Y hasta hace bien poco el teatro saguntino no faltó de su argumentario. La reforma se llevó a los tribunales, los populares llegaron al gobierno y desde allí siguieron recurriendo a la reconstrucción como ejemplo fácil de la mala gestión socialista a poco que los de la rosa acusaran a los populares de manirrotos o de realizar obras faraónicas. Así pasó el tiempo, hasta que hace unos meses el Tribunal Supremo dictaminó -siempre a tiempo- que la reforma no había sido correcta y sentenciaron que había que devolver la construcción al estado previo a la reforma. Esto resucitó el tema y ahora, más crecidito, accedí a la información que no me llegó en su momento. Así me enteré de que efectivamente, quizás ese auditorio, de híbrida estructura mezclando estilos modernos y antiguos, podría haberse emplazado en cualquier otro lugar y haber dejado lo anterior como estaba; pero que lo que había anteriormente tampoco era el auténtico teatro romano, sino las ruinas de reiteradas reconstrucciones del mismo a lo largo de siglos. ¿Que igualmente debería haberse preservado lo anterior? Es cuestión de gustos y yo ahí no entro, me da igual una cosa que otra; pero lo que no deja de estar claro es que la reconstrucción, que no debería haber pasado de tema menor, se convirtió en una herramienta de crispación que enfrentó artificialmente a los ciudadanos durante dos décadas.

La prueba más fehaciente de esto se produjo ayer cuando el Consell, obligado a realizar una obra que no desea, como resultado de la instrumentalización política del asunto, escuchó el dictamen que le ofreció la "comisión de expertos" constituida expresamente para que pusiera sobre el papel lo que cualquier persona sensata ya sabe: que es imposible recuperar el estado original del teatro romano y que por tanto recomienda dejarlo como está.
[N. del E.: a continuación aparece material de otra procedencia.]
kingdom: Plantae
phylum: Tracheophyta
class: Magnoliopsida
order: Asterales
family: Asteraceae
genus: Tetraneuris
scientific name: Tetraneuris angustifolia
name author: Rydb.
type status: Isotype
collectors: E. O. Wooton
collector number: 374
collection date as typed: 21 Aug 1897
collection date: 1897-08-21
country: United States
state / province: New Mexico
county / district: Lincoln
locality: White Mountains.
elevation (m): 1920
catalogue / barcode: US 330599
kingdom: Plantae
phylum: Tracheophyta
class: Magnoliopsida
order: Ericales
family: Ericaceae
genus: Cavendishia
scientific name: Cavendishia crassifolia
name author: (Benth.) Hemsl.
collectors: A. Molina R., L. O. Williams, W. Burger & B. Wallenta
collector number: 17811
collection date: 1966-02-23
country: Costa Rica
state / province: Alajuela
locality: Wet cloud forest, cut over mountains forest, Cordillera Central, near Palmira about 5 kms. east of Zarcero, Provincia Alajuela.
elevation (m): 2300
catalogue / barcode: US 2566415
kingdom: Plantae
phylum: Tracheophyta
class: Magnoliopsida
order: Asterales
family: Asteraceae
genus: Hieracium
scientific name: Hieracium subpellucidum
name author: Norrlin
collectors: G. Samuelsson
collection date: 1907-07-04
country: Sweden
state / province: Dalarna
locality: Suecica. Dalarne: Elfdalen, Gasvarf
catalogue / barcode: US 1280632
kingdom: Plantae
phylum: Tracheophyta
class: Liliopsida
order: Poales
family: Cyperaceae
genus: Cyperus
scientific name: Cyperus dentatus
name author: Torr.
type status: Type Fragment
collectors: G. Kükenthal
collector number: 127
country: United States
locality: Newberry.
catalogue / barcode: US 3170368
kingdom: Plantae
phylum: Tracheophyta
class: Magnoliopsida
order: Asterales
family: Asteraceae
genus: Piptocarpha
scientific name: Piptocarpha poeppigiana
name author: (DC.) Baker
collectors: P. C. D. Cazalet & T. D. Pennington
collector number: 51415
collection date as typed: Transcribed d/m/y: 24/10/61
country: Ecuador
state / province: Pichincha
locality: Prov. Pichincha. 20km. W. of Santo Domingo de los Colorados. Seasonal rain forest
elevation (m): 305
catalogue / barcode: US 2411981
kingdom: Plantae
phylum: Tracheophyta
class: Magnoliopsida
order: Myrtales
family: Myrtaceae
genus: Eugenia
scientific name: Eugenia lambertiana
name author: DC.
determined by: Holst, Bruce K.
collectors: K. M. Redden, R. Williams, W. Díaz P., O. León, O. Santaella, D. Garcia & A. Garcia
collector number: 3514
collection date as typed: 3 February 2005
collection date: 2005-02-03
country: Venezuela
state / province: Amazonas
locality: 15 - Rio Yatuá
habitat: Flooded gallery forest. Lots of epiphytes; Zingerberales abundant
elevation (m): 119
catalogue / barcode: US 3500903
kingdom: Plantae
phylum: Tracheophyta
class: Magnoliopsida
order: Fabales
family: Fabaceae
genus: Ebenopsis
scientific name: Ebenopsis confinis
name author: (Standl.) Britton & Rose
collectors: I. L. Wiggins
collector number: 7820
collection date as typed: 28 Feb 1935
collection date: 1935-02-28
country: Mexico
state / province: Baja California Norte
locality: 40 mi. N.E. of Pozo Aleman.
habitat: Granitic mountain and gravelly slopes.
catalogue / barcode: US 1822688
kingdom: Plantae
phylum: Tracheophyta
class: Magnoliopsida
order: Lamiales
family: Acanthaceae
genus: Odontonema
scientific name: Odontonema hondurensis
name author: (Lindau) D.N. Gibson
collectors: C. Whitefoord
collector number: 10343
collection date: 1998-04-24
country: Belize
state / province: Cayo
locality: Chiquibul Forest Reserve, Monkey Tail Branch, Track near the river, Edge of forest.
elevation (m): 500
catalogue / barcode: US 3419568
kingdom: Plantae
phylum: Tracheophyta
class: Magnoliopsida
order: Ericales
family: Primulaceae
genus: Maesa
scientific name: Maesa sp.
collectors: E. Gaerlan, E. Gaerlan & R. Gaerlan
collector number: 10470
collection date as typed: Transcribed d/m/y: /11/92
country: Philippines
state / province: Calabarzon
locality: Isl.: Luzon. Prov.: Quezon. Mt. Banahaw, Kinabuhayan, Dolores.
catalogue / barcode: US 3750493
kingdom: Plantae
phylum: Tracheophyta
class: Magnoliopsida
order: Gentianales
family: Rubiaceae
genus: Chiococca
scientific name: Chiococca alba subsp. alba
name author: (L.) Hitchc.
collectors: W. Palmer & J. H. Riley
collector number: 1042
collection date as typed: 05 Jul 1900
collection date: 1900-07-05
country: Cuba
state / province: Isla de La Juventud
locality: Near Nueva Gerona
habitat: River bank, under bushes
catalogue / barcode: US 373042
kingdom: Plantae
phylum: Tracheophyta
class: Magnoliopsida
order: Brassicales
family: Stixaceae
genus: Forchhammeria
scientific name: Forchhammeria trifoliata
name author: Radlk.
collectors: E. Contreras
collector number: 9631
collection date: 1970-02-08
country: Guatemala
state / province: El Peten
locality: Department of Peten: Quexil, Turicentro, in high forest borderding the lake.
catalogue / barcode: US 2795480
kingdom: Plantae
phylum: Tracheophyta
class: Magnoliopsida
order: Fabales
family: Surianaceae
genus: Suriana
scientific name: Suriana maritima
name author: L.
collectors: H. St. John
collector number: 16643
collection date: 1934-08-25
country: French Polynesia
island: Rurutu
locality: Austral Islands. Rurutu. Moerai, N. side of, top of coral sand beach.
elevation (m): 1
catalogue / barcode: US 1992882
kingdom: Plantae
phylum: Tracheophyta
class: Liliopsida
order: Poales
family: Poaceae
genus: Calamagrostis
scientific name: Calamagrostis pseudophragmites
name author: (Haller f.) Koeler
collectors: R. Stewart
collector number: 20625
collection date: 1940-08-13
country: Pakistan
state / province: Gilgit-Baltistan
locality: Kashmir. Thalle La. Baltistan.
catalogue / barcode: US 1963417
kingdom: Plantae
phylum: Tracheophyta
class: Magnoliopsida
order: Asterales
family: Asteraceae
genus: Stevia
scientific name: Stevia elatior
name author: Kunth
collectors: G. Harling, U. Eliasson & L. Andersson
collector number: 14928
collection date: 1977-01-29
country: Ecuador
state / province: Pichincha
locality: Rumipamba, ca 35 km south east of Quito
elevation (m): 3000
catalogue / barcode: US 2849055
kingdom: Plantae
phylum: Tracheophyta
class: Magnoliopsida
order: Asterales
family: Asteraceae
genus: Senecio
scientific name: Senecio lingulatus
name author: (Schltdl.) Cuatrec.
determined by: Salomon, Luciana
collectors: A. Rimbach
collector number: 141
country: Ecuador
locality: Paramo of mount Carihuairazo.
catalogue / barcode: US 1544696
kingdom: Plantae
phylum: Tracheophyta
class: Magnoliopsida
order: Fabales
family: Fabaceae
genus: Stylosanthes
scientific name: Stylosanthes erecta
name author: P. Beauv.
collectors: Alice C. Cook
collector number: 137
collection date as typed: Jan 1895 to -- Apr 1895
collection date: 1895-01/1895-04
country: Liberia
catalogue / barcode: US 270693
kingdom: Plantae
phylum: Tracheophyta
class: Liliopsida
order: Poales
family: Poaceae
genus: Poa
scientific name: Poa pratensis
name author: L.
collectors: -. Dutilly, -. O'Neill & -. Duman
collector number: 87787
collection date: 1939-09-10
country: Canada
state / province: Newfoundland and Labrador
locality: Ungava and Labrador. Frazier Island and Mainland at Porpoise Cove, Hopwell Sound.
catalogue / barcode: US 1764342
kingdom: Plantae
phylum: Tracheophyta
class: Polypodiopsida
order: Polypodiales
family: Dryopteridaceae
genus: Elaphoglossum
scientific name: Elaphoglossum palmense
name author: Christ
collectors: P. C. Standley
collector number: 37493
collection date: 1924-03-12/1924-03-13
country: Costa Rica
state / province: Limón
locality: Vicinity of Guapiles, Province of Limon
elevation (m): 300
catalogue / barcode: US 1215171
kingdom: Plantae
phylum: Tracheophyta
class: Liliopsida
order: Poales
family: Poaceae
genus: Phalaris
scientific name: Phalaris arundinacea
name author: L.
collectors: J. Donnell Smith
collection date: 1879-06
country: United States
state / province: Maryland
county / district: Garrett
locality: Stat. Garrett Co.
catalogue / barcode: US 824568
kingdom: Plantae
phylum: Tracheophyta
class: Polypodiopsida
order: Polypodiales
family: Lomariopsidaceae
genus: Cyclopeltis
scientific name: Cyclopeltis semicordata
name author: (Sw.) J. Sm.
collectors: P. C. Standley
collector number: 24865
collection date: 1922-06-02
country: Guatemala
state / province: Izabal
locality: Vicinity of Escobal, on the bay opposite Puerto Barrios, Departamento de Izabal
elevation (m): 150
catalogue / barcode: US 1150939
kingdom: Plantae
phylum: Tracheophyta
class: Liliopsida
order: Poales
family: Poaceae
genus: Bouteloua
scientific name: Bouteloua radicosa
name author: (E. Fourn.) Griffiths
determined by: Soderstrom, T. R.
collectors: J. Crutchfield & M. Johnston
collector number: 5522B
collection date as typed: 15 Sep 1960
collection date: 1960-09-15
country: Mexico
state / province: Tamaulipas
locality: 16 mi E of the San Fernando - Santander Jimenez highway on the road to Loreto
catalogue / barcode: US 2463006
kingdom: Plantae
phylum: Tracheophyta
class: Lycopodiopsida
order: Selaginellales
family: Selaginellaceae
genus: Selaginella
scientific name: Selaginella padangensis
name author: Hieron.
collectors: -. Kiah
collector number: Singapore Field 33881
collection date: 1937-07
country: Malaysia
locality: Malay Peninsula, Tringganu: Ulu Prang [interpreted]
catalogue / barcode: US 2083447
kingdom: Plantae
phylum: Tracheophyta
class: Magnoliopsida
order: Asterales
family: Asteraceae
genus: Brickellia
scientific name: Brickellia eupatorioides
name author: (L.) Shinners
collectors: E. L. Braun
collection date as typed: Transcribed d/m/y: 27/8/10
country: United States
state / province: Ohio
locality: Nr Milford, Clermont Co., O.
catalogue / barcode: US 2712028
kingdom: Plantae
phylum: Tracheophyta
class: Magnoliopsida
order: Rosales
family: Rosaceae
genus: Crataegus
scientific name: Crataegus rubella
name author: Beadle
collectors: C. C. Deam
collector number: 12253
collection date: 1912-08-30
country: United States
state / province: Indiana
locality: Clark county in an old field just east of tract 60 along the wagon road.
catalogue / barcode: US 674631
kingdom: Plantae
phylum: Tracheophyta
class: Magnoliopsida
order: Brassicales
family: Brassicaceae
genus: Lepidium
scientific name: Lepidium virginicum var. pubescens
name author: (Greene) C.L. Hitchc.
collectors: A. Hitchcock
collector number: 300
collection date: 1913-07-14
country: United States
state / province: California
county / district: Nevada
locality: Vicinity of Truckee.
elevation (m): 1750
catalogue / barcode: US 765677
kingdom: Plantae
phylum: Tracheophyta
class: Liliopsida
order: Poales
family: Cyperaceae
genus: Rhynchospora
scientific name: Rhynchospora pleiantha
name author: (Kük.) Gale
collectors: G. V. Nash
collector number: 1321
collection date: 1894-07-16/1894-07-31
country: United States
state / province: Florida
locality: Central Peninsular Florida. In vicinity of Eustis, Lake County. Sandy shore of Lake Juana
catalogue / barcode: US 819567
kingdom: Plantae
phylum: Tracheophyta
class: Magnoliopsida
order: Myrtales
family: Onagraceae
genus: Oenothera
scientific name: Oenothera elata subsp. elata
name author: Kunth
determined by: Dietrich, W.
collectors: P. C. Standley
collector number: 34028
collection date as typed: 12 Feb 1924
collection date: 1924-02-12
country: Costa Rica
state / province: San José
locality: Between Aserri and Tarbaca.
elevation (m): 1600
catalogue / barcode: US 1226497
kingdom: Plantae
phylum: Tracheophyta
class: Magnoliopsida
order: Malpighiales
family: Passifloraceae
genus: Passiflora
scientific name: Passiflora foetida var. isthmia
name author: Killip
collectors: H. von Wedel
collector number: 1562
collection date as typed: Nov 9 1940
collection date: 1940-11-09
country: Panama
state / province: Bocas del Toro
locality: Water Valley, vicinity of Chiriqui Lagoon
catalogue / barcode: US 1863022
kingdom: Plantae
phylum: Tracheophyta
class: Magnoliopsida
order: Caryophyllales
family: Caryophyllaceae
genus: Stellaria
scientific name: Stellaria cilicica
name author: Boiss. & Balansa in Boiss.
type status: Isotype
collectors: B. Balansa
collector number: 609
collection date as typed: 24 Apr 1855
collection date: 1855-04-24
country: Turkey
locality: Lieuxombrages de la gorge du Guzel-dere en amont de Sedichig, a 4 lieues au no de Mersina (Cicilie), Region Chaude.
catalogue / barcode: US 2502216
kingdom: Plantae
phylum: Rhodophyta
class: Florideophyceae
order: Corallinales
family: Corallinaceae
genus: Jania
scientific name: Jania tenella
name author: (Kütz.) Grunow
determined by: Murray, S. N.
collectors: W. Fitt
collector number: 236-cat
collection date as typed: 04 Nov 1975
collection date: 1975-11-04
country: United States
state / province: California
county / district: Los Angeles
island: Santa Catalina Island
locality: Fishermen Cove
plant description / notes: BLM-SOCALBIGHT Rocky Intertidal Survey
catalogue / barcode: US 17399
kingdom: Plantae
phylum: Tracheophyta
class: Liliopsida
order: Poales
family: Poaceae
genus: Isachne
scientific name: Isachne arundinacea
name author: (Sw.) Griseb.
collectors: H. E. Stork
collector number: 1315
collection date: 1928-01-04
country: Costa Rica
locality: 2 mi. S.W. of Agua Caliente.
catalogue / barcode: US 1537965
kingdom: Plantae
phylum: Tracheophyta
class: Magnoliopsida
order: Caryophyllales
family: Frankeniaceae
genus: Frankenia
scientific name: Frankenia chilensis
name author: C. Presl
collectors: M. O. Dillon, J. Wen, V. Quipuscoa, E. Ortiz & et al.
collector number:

Así pues, después de dos décadas dando la matraca con que el teatro herencia de los socialistas era una barbaridad y ellos iban a restituirlo, el asunto se cierra de un carpetazo sin que el teatro vuelva a su anterior estado. Y aquí paz y allá gloria. ¿Pagarán los causantes de tanto mareo algún precio político por la contaminación del ambiente social con tanta bobada? Tratándose de la Comunitat tengo serias dudas de que así sea. Aquí, como dice el anuncio, crispar a la sociedad no tiene precio.